Frenkel y Kang demuestran que las megaganancias de la red social se han producido repetidamente a expensas de la privacidad y la seguridad del consumidor y la integridad de los sistemas democráticos. Sin embargo, eso nunca se interpuso en su camino hacia el éxito. Su posición privilegiada se la deben a la visión de conjunto que les ofrece la plataforma a sus directivos, con un equipo de inteligencia contra amenazas que “ha trabajado anteriormente en la Agencia de Seguridad Nacional, en la FBI y en otros organismos gubernamentales, estudiando precisamente a los hackers y otros enemigos que ahora tienen bajo vigilancia”.
Una de las sorprendentes revelaciones del libro es que hay más crítica dentro de la empresa de lo que pensamos. Muchos empleados de Facebook han intentado alertar sin éxito a sus superiores sobre los desastres que provocan unos algoritmos obsesionados con el crecimiento de la plataforma y la ganancia. Algunos incluso advirtieron sobre la catástrofe de Myanmar.
Los ejecutivos de la compañía no sabían nada sobre ese país, slavo que era un nuevo territorio por conquistar. Al entrar en Myanmar, Facebook arrojó un fósforo encendido a décadas de tensión racial cocinadas a fuego lento y luego miró a otro lado cuando los activistas señalaron que el humo asfixiaba lentamente al país, afirma el libro. Al final, la ONU declaró que las tensiones étnicas habían derivado en un genocidio en toda regla con la contribución sustancial de la compañía del pulgar azul. Estimó que 24 mil rohinyás fueron asesinados y 700 mil musulmanes huyeron a Bangladesh.
Mientras eso ocurría, subía de tono la retórica incendiaria de 18 millones de usuarios de la red social que eran monitoreados sólo por cinco hablantes nativos de Birmania, ninguno de los cuales vivía en Myanmar. (Hace dos semanas se supo que decenas de miles de refugiados rohinyás han demandado a Facebook –hoy Meta– en Estados Unidos y Reino Unido, por promoción del discurso de odio.)
El libro demuestra que este caso es quizás el ejemplo más extremo de cómo los algoritmos de la plataforma privilegian el extremismo, pero no el único.
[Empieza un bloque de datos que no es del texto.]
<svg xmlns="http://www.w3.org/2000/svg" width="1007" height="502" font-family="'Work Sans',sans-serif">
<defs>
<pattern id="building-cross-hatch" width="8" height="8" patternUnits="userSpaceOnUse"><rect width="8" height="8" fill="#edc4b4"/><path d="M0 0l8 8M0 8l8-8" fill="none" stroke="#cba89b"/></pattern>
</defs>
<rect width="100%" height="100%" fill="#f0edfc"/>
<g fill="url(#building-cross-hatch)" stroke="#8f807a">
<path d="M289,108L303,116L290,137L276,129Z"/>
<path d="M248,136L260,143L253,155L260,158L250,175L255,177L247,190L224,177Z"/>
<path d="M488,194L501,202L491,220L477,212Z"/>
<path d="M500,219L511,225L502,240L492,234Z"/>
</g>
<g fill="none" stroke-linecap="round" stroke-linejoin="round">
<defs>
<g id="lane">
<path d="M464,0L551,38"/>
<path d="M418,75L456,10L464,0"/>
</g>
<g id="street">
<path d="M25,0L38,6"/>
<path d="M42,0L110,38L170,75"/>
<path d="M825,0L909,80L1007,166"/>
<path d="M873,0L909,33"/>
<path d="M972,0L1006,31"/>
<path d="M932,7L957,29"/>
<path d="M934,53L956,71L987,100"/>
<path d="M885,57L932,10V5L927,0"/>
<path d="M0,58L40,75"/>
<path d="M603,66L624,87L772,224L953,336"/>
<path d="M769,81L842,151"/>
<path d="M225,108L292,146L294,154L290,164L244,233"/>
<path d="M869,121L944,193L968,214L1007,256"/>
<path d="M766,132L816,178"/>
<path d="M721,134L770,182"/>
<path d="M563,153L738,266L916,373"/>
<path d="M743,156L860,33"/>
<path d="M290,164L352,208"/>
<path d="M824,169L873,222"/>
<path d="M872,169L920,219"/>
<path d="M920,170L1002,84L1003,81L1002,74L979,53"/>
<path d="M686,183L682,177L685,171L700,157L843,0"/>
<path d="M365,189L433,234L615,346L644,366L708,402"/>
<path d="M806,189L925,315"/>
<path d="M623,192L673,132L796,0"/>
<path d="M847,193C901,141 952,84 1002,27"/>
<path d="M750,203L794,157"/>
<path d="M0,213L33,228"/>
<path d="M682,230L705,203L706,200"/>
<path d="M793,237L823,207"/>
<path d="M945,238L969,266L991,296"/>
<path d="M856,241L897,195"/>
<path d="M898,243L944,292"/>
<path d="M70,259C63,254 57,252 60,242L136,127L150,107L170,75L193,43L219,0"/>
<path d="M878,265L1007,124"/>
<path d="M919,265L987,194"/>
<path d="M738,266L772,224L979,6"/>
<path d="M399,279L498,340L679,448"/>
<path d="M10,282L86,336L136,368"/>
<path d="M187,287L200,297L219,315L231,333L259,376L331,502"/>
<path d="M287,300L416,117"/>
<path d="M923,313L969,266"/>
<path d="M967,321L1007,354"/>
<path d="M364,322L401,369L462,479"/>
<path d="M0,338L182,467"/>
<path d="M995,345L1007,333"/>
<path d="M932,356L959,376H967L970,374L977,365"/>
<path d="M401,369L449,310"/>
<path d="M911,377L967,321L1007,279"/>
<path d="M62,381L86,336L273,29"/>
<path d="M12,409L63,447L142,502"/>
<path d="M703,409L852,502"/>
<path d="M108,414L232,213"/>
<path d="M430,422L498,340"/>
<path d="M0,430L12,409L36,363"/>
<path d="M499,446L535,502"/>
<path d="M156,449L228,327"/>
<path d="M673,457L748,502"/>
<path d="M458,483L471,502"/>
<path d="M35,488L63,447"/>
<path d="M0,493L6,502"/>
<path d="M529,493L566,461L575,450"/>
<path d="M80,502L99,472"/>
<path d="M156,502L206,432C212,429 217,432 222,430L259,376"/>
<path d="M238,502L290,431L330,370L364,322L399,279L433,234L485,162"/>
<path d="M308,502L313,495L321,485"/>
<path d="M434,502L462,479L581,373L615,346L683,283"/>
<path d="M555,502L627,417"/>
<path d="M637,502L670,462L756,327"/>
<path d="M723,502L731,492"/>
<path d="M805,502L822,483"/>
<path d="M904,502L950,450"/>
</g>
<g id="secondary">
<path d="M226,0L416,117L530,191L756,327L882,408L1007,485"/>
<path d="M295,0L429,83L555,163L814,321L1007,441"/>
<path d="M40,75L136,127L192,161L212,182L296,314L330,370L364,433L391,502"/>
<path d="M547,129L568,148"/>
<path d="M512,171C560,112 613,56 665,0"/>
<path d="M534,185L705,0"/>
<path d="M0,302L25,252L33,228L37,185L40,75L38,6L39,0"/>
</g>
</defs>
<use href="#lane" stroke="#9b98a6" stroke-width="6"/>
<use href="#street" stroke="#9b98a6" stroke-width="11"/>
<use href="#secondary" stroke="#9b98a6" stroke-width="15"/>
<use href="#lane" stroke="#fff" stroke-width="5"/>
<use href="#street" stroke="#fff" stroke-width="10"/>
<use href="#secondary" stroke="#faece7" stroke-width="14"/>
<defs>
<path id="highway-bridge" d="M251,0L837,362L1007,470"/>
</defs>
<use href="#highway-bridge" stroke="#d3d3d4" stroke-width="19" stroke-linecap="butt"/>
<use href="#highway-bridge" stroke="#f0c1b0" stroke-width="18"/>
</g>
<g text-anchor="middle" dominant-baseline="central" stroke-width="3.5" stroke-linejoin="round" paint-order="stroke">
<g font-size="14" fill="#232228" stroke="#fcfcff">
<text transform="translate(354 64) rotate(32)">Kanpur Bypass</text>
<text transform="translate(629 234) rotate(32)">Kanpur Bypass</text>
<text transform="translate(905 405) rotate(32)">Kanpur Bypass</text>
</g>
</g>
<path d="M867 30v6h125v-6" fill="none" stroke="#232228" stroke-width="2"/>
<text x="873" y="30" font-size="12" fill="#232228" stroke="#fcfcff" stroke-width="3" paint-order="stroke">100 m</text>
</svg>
Más de 90 por ciento de los usuarios activos de Facebook viven fuera de Estados Unidos y Canadá, y la empresa suele hacerse de la vista gorda ante el discurso de odio, porque estimula el crecimiento de los usuarios sobre todo en las zonas oscuras del planeta que llegan tarde, y mal, a la Internet.
Pero el asalto al Capitolio de Washington hace un año ubicó el problema en casa, algo que hemos padecido también los cubanos por derivación de las políticas de línea dura hacia la isla que campean en Florida y las profundas brechas de seguridad de la plataforma social.
El libro muestra la incapacidad lingüística de entender, y por ende moderar, millones de publicaciones de usuarios en comunidades de habla no inglesa; la incomprensión de sus propios algoritmos; la inacción a la hora de intervenir donde los programas de inteligencia artificial no llegan (la compañía sólo adopta medidas entre 3 por ciento y 5 por ciento de los casos de discursos de odio, y en 0.6 por ciento de las publicaciones de contenido violento); y un palpable descuido, desidia incluso, a la hora de responder a las denuncias de los usuarios.
De modo que la fea verdad de Facebook es el negocio tóxico de una empresa privada dispuesta a mantener a cualquier precio la hegemonía y el dominio sobre millones de súbditos digitales. Uno de los entrevistados por las periodistas comenta que el problema de Facebook es Facebook. Falso. El problema de Facebook es el sistema diseñado para que estos monopolios no sólo prosperen, sino que hasta cambien de nombre para perpetuarse. La pregunta que plantean Frenkel y Kang parece entonces pertinente: ¿qué vamos a hacer ante esta realidad?